ACTIVITY LIST -
A) Copy word for word the passage in the article on the Guadeloupe conference below, starting at "The Guadeloupe conference, the" and ending at "interests of U.S.".
B) According to the article on the Guadeloupe conference below, which four Western powers had their heads meet at that summit?

SUPPLIED TEXT -

————

An interesting article...




The Guadeloupe conference, the collapse of the Shah and Khomeini's seizure of 
power
 26 May 2008. A World to Win News Service. We have run several articles 
recently examining the collision course the U.S. and the Islamic Republic of 
Iran are on, and looking at some of the reasons for this antagonism. The 
following article looks at the question from a different angle, the role played 
by the U.S. in bringing the Khomeini regime to power in 1979, after the fall of 
the U.S.-supported Shah (king). 
 
Like Washington’s support for Islamic fundamentalist forces fighting the Soviet 
occupation of Afghanistan, this move was guided by the interests of U.S. 
imperialism in its rivalry with the Soviet bloc at that time. In the post Cold 
War period, especially as the U.S. seeks to deepen the capitalist 
transformation of the Middle East and install regimes more suited to its 
current economic and political requirements, the choices it made in those 
earlier decades have had unintended and far-reaching negative consequences for 
the American empire: these Islamic fundamentalist forces now claim “ with some 
success “ the banner of opposition to the U.S.  Like the coming to power of 
Islamic fundamentalism in Iran in the first place, this situation has been a 
very bad thing for the people. An examination of why and how the U.S. helped 
Khomeini come to power is part of demystifying and exposing the real nature and 
goals of both the imperialists and the Islamic forces now in conflict with them.
 
Dr Ibrahim Yazdi was one of Ruhollah Khomeini's closest advisors when the 
ayatollah was in exile in Paris, before returning to Iran in 1979. Currently he 
is the leader of Nehzate Azadi, a nationalist- religious organisation. Recently 
he granted an interview to the Iranian Internet magazine Iran-Global. It sheds 
light on several aspects of the role of the imperialist powers and in 
particular of the U.S. in the seizure of power by the clergy and the 
establishment of the Islamic Republic of Iran.
 
Much of the interview focuses on questions related to the Guadeloupe summit. 
For those who followed the Iranian revolution, this name is familiar. It 
represented a key moment in the decision by the Western powers to go along with 
ascension to power of the Islamic clergy in Iran. This conference of the heads 
of four Western imperialist powers (the U.S., UK, France and West Germany) was 
held in the first week of January 1979 on the French Caribbean island of 
Guadeloupe. The agenda concerned the world situation and the political crisis 
in Iran, where a popular revolutionary upsurge was about to topple the Shah, 
Mohammed Reza Pahlavi, a monarch brought back to power by a coup organized by 
the CIA and the British in 1953. 
 
As a result of the discussions at this summit, the Western imperialists agreed 
to put an end to the Shah's reign and transfer power to the mullahs headed by 
Khomeini. It was only after this conference that the U.S. media began to refer 
to the increasing people's opposition to the Shah's rule and also the 
possibility that the U.S. might not support the Shah.

————

DATA PROVIDED -

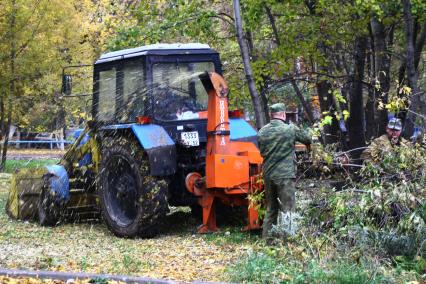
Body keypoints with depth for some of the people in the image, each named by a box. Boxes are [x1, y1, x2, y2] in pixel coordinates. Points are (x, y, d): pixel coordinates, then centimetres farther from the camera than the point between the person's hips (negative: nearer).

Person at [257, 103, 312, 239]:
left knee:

————

SOLUTION LIST -
A)
The Guadeloupe conference, the collapse of the Shah and Khomeini's seizure of 
power
 26 May 2008. A World to Win News Service. We have run several articles 
recently examining the collision course the U.S. and the Islamic Republic of 
Iran are on, and looking at some of the reasons for this antagonism. The 
following article looks at the question from a different angle, the role played 
by the U.S. in bringing the Khomeini regime to power in 1979, after the fall of 
the U.S.-supported Shah (king). 
 
Like Washington’s support for Islamic fundamentalist forces fighting the Soviet 
occupation of Afghanistan, this move was guided by the interests of U.S.

B) The U.S., the UK, France and West Germany.